Accès à la terre et à la propriété
Au Tchad, l’accès à la terre est régi par les lois 23, 24 et 25 du 22 juillet 1967 qui garantissent le droit de la libre possession à tous sans distinction aucune. Ces lois ont été complétées par la loi N°7 du 5 juin 2012 qui renforce les capacités des communautés rurales dans la gestion des ressources naturelles et le décret No 215 du 24 avril 2002 qui institue un Observatoire national du foncier (FAO 2021).
Cependant l’accès à la terre et à la propriété pour les femmes demeure une préoccupation importante au Tchad où l’égalité femme/homme dans ce domaine est loin d’être satisfaisante.
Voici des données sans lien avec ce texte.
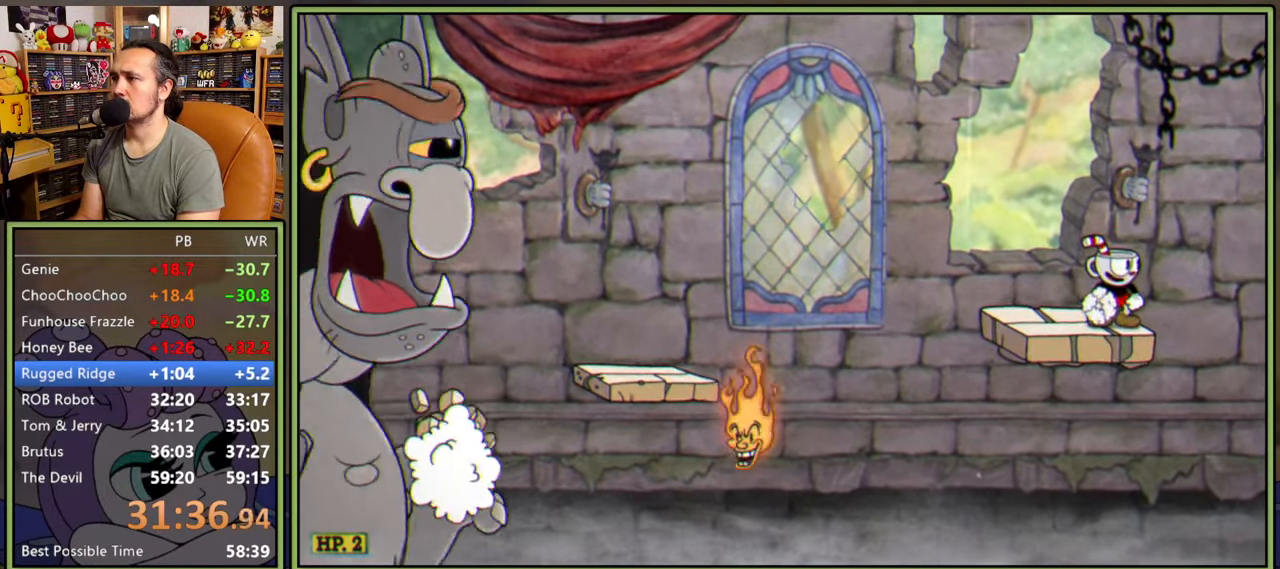
{"buttons": ["A", "DPAD_RIGHT"], "right_stick": "center", "events": [[133, "DPAD_RIGHT", "down"], [233, "A", "down"]]}
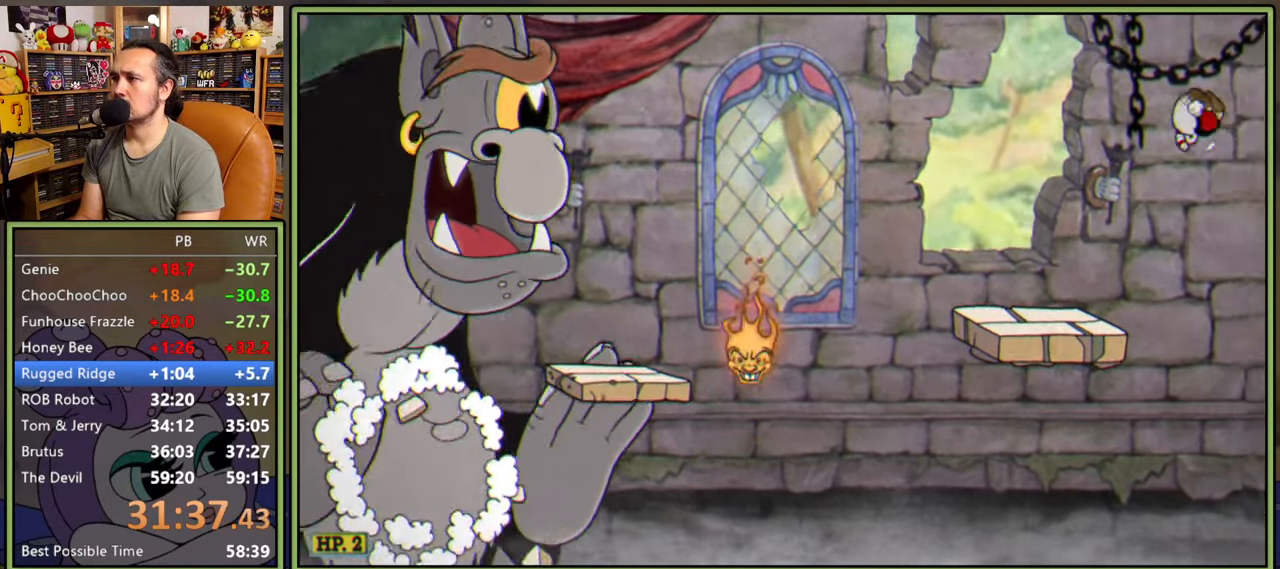
{"buttons": ["Y", "DPAD_RIGHT"], "right_stick": "center", "events": [[116, "A", "up"], [300, "Y", "down"]]}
En milieu rural comme en milieu urbain, la proportion des femmes ayant accès aux ressources foncières reste minime à cause notamment des considérations sociales relatives aux valeurs coutumières qui privent la femme d’un accès direct à la terre sans discrimination. Mais seules 20 % des femmes rurales par exemple possèdent une parcelle agricole (Oxfam, 2014 et FAO 2021).
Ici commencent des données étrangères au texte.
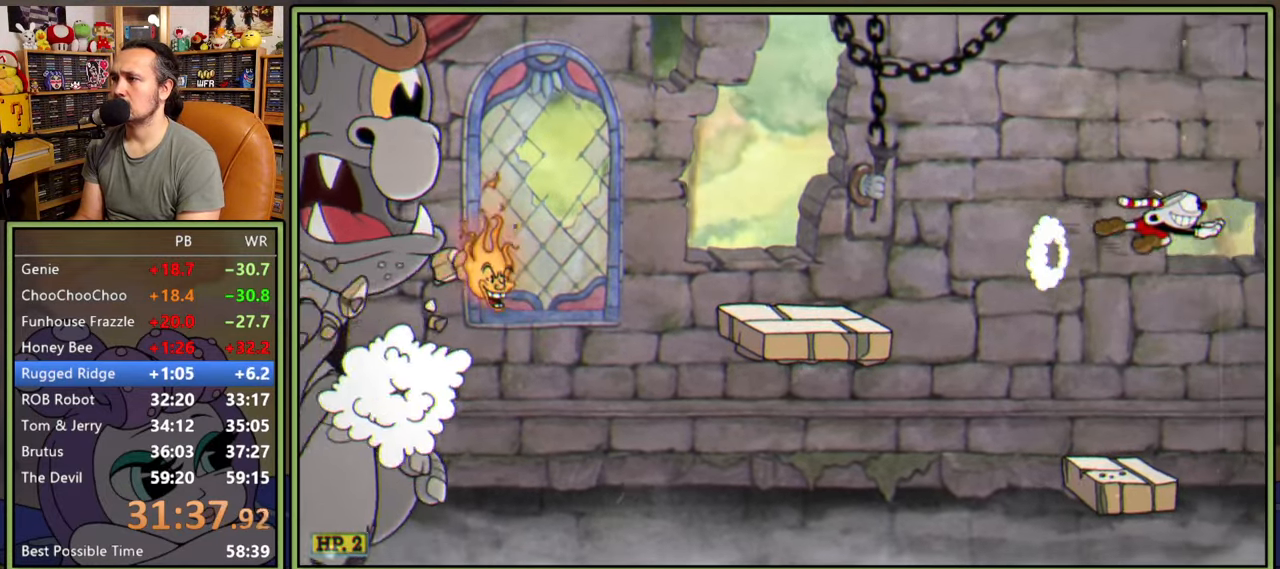
{"buttons": ["A", "DPAD_RIGHT"], "right_stick": "center", "events": [[116, "Y", "up"], [450, "A", "down"]]}
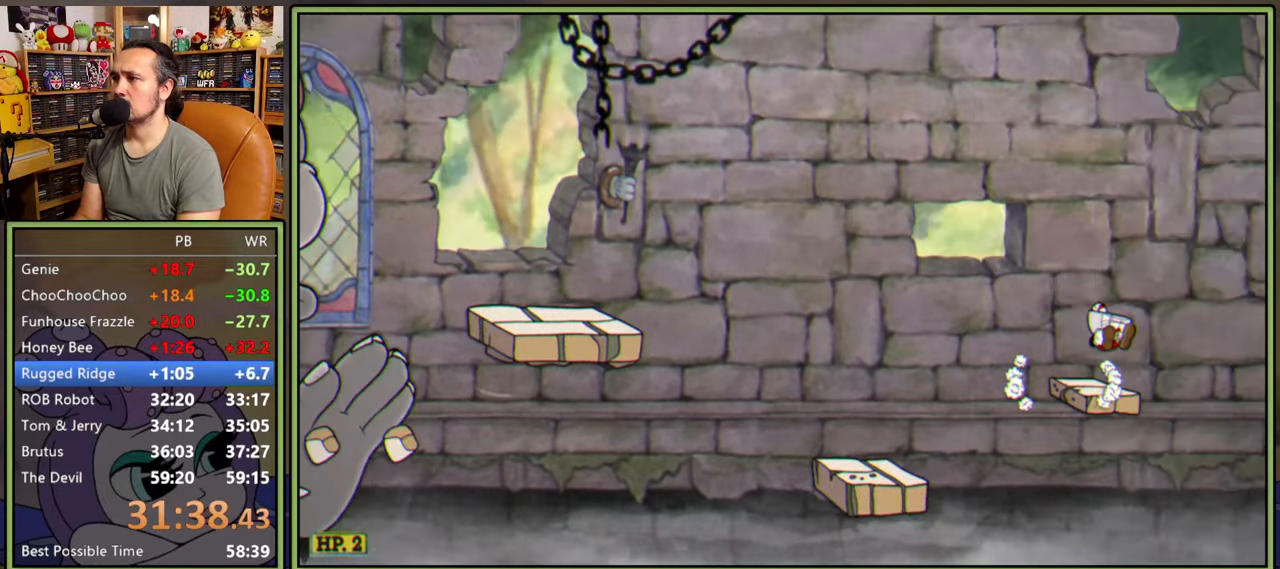
{"buttons": ["DPAD_RIGHT"], "right_stick": "center", "events": [[216, "Y", "down"], [300, "A", "up"], [466, "Y", "up"]]}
Accès aux financements et au crédit
L’accès aux financements et aux crédits reste limité pour les femmes au Tchad. Seules 3.5% des femmes disposent d’un compte bancaire et seulement 11,8 % ont accès au crédit (ECOSIT 3). Cependant, l’Etat a investi dans différentes infrastructures afin d’assurer aux femmes de meilleures conditions dans les activités économiques. C’est l’exemple de :
- la construction de deux marchés modernes de vente de poissons frais à N’Djamena au profit des femmes vendeuses de poissons (en 2014 et 2016) ;
- l’appui à l’organisation de la filière pêche où excelle un nombre important de femmes commerçantes qui a commencé depuis 2014 avec le projet PRODEPECHE ;
- l’organisation des voyages d’échanges au profit des acteurs de la filière pêche y compris les femmes vendeuses de poissons dans les autres pays menant les actions similaires (en Gambie et au Sénégal) ;
- la création du Ministère de la Formation Professionnelle et des petits métiers placé sous la direction d’une femme a permis aux femmes et aux jeunes d’avoir accès aux crédits pour les activités génératrices de revenus.
Accès à l’éducation
La question de l’accès des filles à l’éducation demeure toujours une problématique au Tchad où les statistiques montrent que seulement 43% des 2.5 millions de filles en âges d’aller à l’école y vont effectivement, selon un rapport du ministère de l’Éducation nationale datant de 2015. Aussi, selon l’Annuaire statistique du Ministère de l’Education Nationale, des provinces de la bande sahélienne ont des taux assez faibles : on peut citer entre autres le Borkou (18,8%), l’Ennedi Ouest (24,6%), l’Ennedi Est (46,6%), le Bahr-El-Ghazal (30,2%), le Hadjer-Lamis (32,7%), le Batha (34%) et le Wadi-Fira (40%). Il est à noter que le taux de scolarisation relativement faible au Tchad s’explique par l’impact négatif de pesanteurs sociales qui continuent d’entraver l’émancipation de la femme en général. Dans les zones rurales et même dans certains centres urbains, la fille est encore vue comme une personne devant seconder sa maman dans les tâches ménagères et se marier quand elle aura l’âge. Par ailleurs, la pauvreté dans certaines familles conduit les parents à prioriser l’éducation du garçon au détriment de la fille. Il y a cependant une régression inquiétante du taux de scolarisation au fur et à mesure que le niveau scolaire augmente, peu de filles achèvent leur cursus scolaire. En effet, le taux d’achèvement du cycle primaire est de 30% de taux d’achèvement au cycle primaire et 10% au cycle secondaire, classant le Tchad au 140e/193 pays.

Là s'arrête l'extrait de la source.